Except for the images, repeat the entries below word for word.

══════

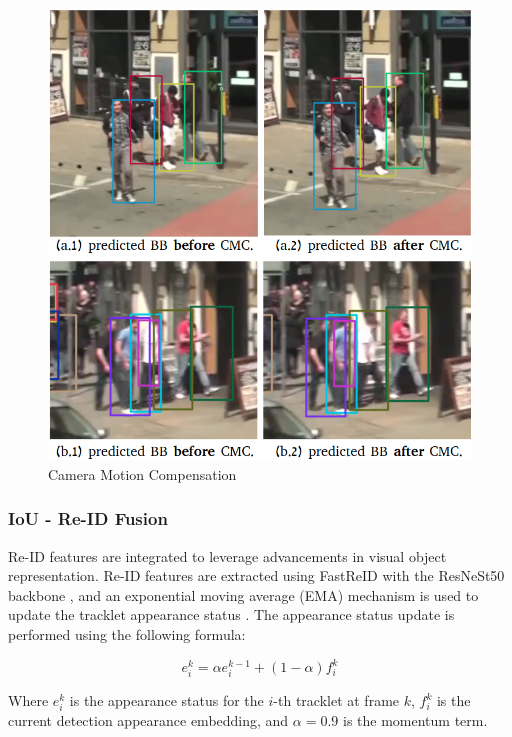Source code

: \begin{figure}[H]
  \centering
  \includegraphics[scale=0.33]{gambar/cmc_pred.png}
  \caption{Camera Motion Compensation}
  \label{fig:cmc}
\end{figure}

\subsubsection{IoU - Re-ID Fusion}
\label{subsubsec:IoU - Re-ID Fusion}

Re-ID features are integrated to leverage advancements in visual object representation. Re-ID features are extracted using FastReID with the ResNeSt50 backbone \cite{he2020fastreid, zhang2020resnest}, and an exponential moving average (EMA) mechanism is used to update the tracklet appearance status \cite{wang2020towards}. The appearance status update is performed using the following formula:

\begin{equation}
e_i^k = \alpha e_i^{k-1} + (1 - \alpha) f_i^k
\end{equation}

Where $e_i^k$ is the appearance status for the $i$-th tracklet at frame $k$, $f_i^k$ is the current detection appearance embedding, and $\alpha=0.9$ is the momentum term.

══════

• **Result below**
Source code

: \begin{figure}[H]
  \centering
  \includegraphics[scale=0.33]{gambar/cmc_pred.png}
  \caption{Camera Motion Compensation}
  \label{fig:cmc}
\end{figure}

\subsubsection{IoU - Re-ID Fusion}
\label{subsubsec:IoU - Re-ID Fusion}

Re-ID features are integrated to leverage advancements in visual object representation. Re-ID features are extracted using FastReID with the ResNeSt50 backbone \cite{he2020fastreid, zhang2020resnest}, and an exponential moving average (EMA) mechanism is used to update the tracklet appearance status \cite{wang2020towards}. The appearance status update is performed using the following formula:

\begin{equation}
e_i^k = \alpha e_i^{k-1} + (1 - \alpha) f_i^k
\end{equation}

Where $e_i^k$ is the appearance status for the $i$-th tracklet at frame $k$, $f_i^k$ is the current detection appearance embedding, and $\alpha=0.9$ is the momentum term.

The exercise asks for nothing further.